Netflix cracking down on password sharing

Netflix is not only the most popular streaming service in the world, but it’s also arguably the number one network in the United States in terms of total hours of programming watched.


If you have a Netflix account you can view programming on your TV, computer, tablet, and phone. Your favorite shows are everywhere you are, with plans priced between $9 and $16 per month.  But the company is still losing out on a lot of money due to users sharing their passwords with folks who don’t have subscriptions – a whopping estimated $1.6 billion dollars a year.

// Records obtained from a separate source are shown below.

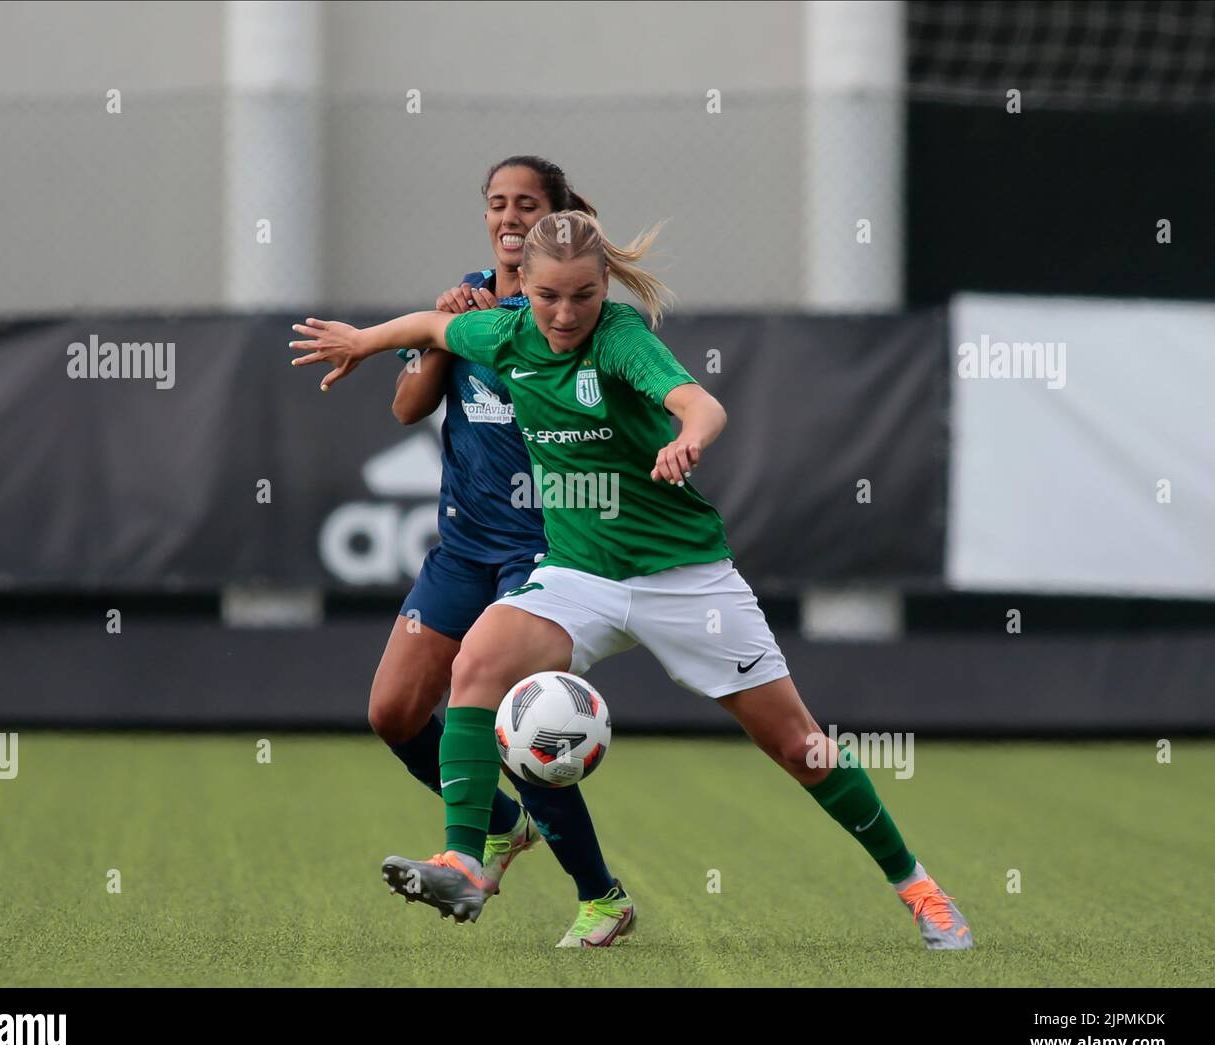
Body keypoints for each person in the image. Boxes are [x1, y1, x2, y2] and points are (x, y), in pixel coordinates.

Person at [290, 210, 974, 950]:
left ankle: (918, 886)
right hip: (579, 574)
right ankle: (464, 857)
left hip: (685, 580)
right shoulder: (508, 334)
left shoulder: (620, 339)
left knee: (799, 745)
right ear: (529, 287)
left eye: (581, 295)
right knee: (477, 660)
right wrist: (361, 341)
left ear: (604, 283)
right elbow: (431, 327)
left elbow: (700, 403)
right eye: (548, 295)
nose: (563, 312)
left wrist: (688, 438)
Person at [348, 158, 634, 948]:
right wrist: (448, 332)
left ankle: (598, 895)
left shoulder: (571, 308)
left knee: (523, 728)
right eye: (497, 204)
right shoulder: (466, 299)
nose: (509, 217)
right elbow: (408, 405)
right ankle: (504, 826)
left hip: (542, 554)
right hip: (463, 547)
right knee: (394, 712)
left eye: (527, 204)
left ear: (556, 214)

That’s why the company is cracking down on password sharing. As part of the terms of service for a Netflix account, users agree not to share the password with anyone outside their household. That would include extended family, grown children, and friends. In fact, if you read those terms before you agreed to them, you’ll see that Netflix reserves the right to either cancel your account or put it on hold if they find you’ve been sharing it with people outside your household.

However, some studies show that up to 35% of people admit that they sometimes share their passwords. How would this crackdown work? Most likely, the company would use artificial intelligence to monitor login behavior.  For example, if the account holder lives in Pittsburgh and they continually see logins from Pittsburgh and Cleveland, they’ll know something is up.

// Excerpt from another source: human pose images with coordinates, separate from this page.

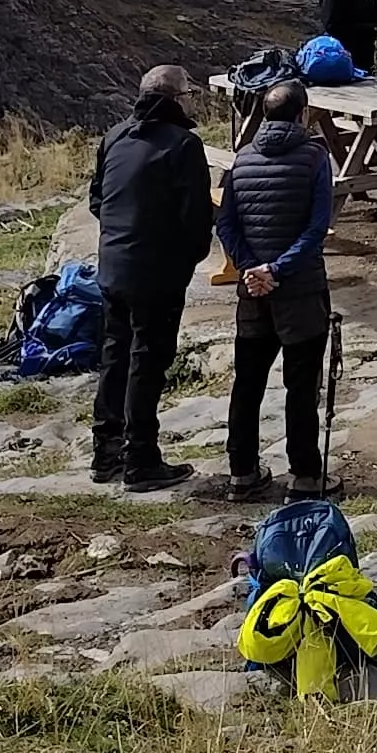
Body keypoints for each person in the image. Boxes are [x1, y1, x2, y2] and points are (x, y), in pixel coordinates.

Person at [85, 65, 213, 488]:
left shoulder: (116, 135)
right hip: (156, 273)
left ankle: (106, 454)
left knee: (115, 356)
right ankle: (141, 459)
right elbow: (195, 218)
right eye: (189, 93)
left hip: (113, 267)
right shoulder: (184, 145)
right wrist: (187, 260)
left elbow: (97, 199)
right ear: (176, 99)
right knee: (148, 361)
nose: (193, 100)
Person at [214, 79, 339, 498]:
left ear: (264, 114)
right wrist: (278, 268)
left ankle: (242, 472)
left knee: (247, 382)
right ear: (302, 114)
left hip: (253, 293)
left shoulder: (242, 160)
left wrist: (251, 268)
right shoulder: (314, 157)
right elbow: (316, 227)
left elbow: (226, 223)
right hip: (300, 290)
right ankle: (304, 474)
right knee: (301, 385)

Or, if you are in the same city, they see logins from an unusual IP address.  Or even if a pattern of viewing or watching behavior seems out of sync with previous behavior.

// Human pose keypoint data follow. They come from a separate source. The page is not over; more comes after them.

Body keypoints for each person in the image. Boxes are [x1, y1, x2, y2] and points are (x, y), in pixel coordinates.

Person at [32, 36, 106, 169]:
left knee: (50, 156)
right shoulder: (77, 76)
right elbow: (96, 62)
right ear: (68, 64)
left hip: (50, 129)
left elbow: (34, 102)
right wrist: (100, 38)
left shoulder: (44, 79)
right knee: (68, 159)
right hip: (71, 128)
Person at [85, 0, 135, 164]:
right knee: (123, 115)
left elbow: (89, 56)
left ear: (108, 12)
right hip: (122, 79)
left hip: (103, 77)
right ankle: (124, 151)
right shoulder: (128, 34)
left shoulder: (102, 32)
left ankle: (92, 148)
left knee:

Although Netflix hasn’t said anything along these lines, using a Netflix account you haven’t paid for is technically theft. And if you do it for a long period of time, you could be committing what amounts to grand theft. So if you’re letting someone use your password, it might be time to gently suggest they get their own account or consider giving them a Netflix gift card or just inviting them over to watch Stranger Things.

If you’re using someone else’s password, it’s time to shell out for your own account.